• What you should do
Copy exactly the lines of the records below, and only those lines, beginning with the line that contains "29: (395, 119, 0.53)" and ending with the line that contains "41: (391, 103, 0.53)".

• Information
= Beginning of Section =

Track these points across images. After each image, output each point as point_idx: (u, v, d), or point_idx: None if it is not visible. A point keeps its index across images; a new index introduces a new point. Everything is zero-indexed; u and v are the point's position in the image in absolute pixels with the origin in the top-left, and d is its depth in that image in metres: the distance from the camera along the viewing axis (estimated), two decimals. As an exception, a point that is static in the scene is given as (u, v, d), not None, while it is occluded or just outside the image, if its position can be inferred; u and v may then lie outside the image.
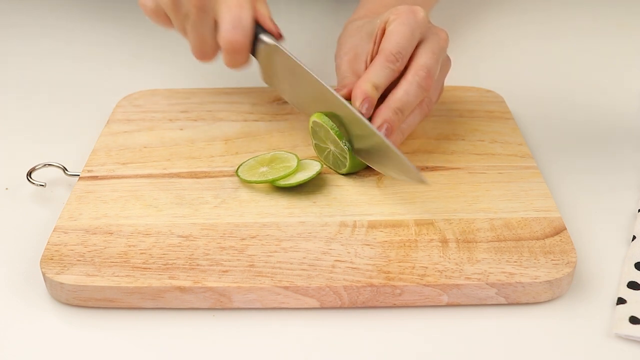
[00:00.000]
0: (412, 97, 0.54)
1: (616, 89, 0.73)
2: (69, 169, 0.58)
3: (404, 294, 0.47)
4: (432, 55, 0.55)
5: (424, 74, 0.54)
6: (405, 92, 0.53)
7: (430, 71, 0.54)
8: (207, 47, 0.57)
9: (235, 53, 0.56)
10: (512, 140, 0.61)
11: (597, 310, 0.47)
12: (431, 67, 0.54)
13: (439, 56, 0.56)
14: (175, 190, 0.55)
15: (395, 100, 0.53)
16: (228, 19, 0.54)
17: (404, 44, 0.54)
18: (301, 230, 0.51)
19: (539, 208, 0.52)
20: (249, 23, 0.55)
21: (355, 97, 0.53)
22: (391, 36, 0.54)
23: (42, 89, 0.73)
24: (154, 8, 0.57)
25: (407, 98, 0.53)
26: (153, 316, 0.47)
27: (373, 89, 0.53)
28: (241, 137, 0.61)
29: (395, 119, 0.53)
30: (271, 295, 0.46)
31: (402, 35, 0.54)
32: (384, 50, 0.54)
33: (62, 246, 0.49)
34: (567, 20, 0.87)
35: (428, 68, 0.54)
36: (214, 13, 0.55)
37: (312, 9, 0.89)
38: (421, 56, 0.55)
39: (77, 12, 0.89)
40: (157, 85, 0.71)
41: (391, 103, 0.53)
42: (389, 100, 0.54)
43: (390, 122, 0.53)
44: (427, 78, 0.54)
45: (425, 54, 0.55)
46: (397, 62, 0.54)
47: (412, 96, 0.54)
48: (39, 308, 0.48)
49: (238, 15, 0.54)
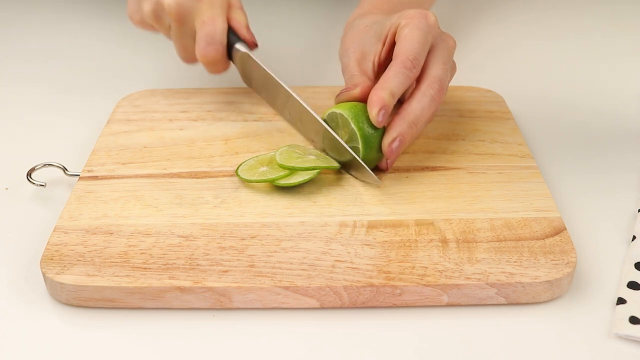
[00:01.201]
0: (426, 110, 0.54)
1: (616, 89, 0.73)
2: (69, 169, 0.58)
3: (404, 294, 0.47)
4: (444, 67, 0.55)
5: (437, 87, 0.54)
6: (420, 105, 0.54)
7: (443, 84, 0.54)
8: (190, 54, 0.63)
9: (211, 65, 0.61)
10: (512, 140, 0.61)
11: (597, 310, 0.47)
12: (443, 79, 0.55)
13: (449, 65, 0.56)
14: (175, 190, 0.55)
15: (410, 113, 0.54)
16: (201, 35, 0.59)
17: (419, 50, 0.53)
18: (301, 230, 0.51)
19: (539, 208, 0.52)
20: (221, 38, 0.60)
21: (372, 104, 0.53)
22: (406, 41, 0.54)
23: (42, 89, 0.73)
24: (140, 19, 0.63)
25: (422, 111, 0.54)
26: (153, 316, 0.47)
27: (390, 97, 0.53)
28: (241, 137, 0.61)
29: (409, 132, 0.54)
30: (271, 295, 0.46)
31: (417, 40, 0.53)
32: (400, 56, 0.53)
33: (62, 246, 0.49)
34: (567, 20, 0.87)
35: (440, 80, 0.54)
36: (192, 24, 0.60)
37: (313, 8, 0.89)
38: (433, 67, 0.55)
39: (77, 12, 0.89)
40: (157, 85, 0.71)
41: (406, 116, 0.54)
42: (404, 112, 0.54)
43: (404, 136, 0.53)
44: (440, 91, 0.54)
45: (437, 64, 0.55)
46: (413, 68, 0.53)
47: (426, 109, 0.54)
48: (39, 308, 0.48)
49: (211, 31, 0.59)
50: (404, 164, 0.58)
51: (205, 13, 0.59)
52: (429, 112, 0.54)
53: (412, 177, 0.56)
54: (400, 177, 0.56)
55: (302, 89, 0.67)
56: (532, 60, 0.79)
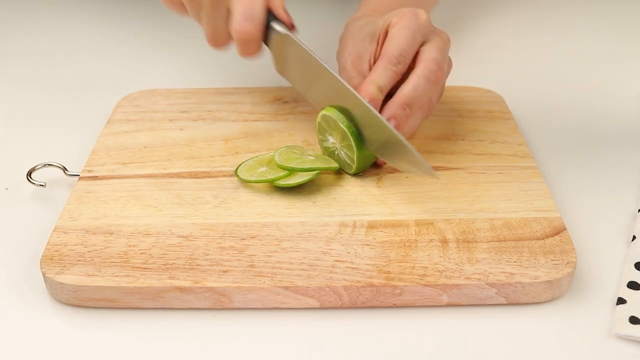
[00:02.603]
0: (421, 92, 0.54)
1: (616, 88, 0.73)
2: (69, 169, 0.58)
3: (404, 294, 0.47)
4: (439, 51, 0.55)
5: (434, 67, 0.54)
6: (413, 86, 0.54)
7: (440, 64, 0.54)
8: (221, 36, 0.58)
9: (246, 43, 0.56)
10: (512, 140, 0.61)
11: (597, 310, 0.47)
12: (440, 60, 0.55)
13: (445, 52, 0.56)
14: (175, 190, 0.55)
15: (401, 96, 0.54)
16: (240, 10, 0.55)
17: (405, 47, 0.54)
18: (301, 230, 0.51)
19: (539, 208, 0.52)
20: (261, 14, 0.55)
21: None
22: (393, 39, 0.55)
23: (42, 89, 0.73)
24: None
25: (415, 93, 0.54)
26: (153, 316, 0.47)
27: (378, 91, 0.53)
28: (241, 137, 0.61)
29: (402, 114, 0.53)
30: (271, 295, 0.46)
31: (404, 38, 0.54)
32: (386, 53, 0.54)
33: (62, 246, 0.49)
34: (567, 19, 0.87)
35: (437, 61, 0.54)
36: (227, 3, 0.56)
37: (316, 7, 0.89)
38: (427, 52, 0.55)
39: (77, 12, 0.89)
40: (157, 85, 0.71)
41: (397, 99, 0.54)
42: (395, 95, 0.54)
43: (397, 118, 0.53)
44: (438, 71, 0.54)
45: (431, 49, 0.55)
46: (399, 64, 0.54)
47: (421, 90, 0.54)
48: (39, 308, 0.48)
49: (250, 6, 0.55)
50: (404, 164, 0.58)
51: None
52: (423, 93, 0.54)
53: (412, 177, 0.56)
54: (400, 177, 0.56)
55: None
56: (532, 60, 0.79)
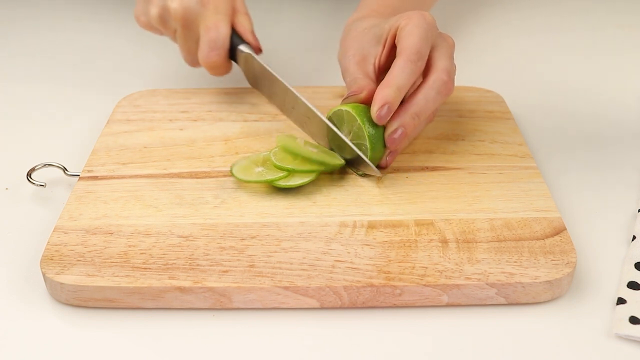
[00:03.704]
0: (431, 103, 0.54)
1: (616, 89, 0.73)
2: (69, 169, 0.58)
3: (404, 294, 0.47)
4: (450, 60, 0.55)
5: (445, 78, 0.54)
6: (424, 96, 0.54)
7: (451, 74, 0.55)
8: (194, 57, 0.64)
9: (214, 68, 0.62)
10: (512, 140, 0.61)
11: (597, 310, 0.47)
12: (451, 70, 0.55)
13: (453, 59, 0.56)
14: (175, 190, 0.55)
15: (413, 104, 0.54)
16: (205, 41, 0.61)
17: (421, 44, 0.54)
18: (301, 230, 0.51)
19: (539, 208, 0.52)
20: (224, 43, 0.61)
21: (375, 102, 0.53)
22: (408, 37, 0.54)
23: (42, 89, 0.73)
24: (147, 22, 0.64)
25: (426, 103, 0.54)
26: (153, 316, 0.47)
27: (396, 92, 0.53)
28: (241, 137, 0.61)
29: (411, 124, 0.54)
30: (271, 295, 0.46)
31: (418, 35, 0.54)
32: (404, 50, 0.54)
33: (62, 246, 0.49)
34: (568, 19, 0.87)
35: (449, 71, 0.54)
36: (197, 29, 0.61)
37: (316, 7, 0.89)
38: (439, 61, 0.55)
39: (77, 11, 0.89)
40: (157, 85, 0.71)
41: (409, 107, 0.54)
42: (407, 104, 0.54)
43: (406, 127, 0.54)
44: (449, 82, 0.54)
45: (442, 58, 0.55)
46: (418, 61, 0.53)
47: (431, 101, 0.54)
48: (39, 308, 0.48)
49: (214, 37, 0.60)
50: (404, 164, 0.58)
51: (210, 18, 0.60)
52: (433, 104, 0.54)
53: (412, 177, 0.56)
54: (400, 177, 0.56)
55: (303, 89, 0.67)
56: (532, 60, 0.79)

= End of Section =

• Completed task
29: (395, 119, 0.53)
30: (271, 295, 0.46)
31: (402, 35, 0.54)
32: (384, 50, 0.54)
33: (62, 246, 0.49)
34: (567, 20, 0.87)
35: (428, 68, 0.54)
36: (214, 13, 0.55)
37: (312, 9, 0.89)
38: (421, 56, 0.55)
39: (77, 12, 0.89)
40: (157, 85, 0.71)
41: (391, 103, 0.53)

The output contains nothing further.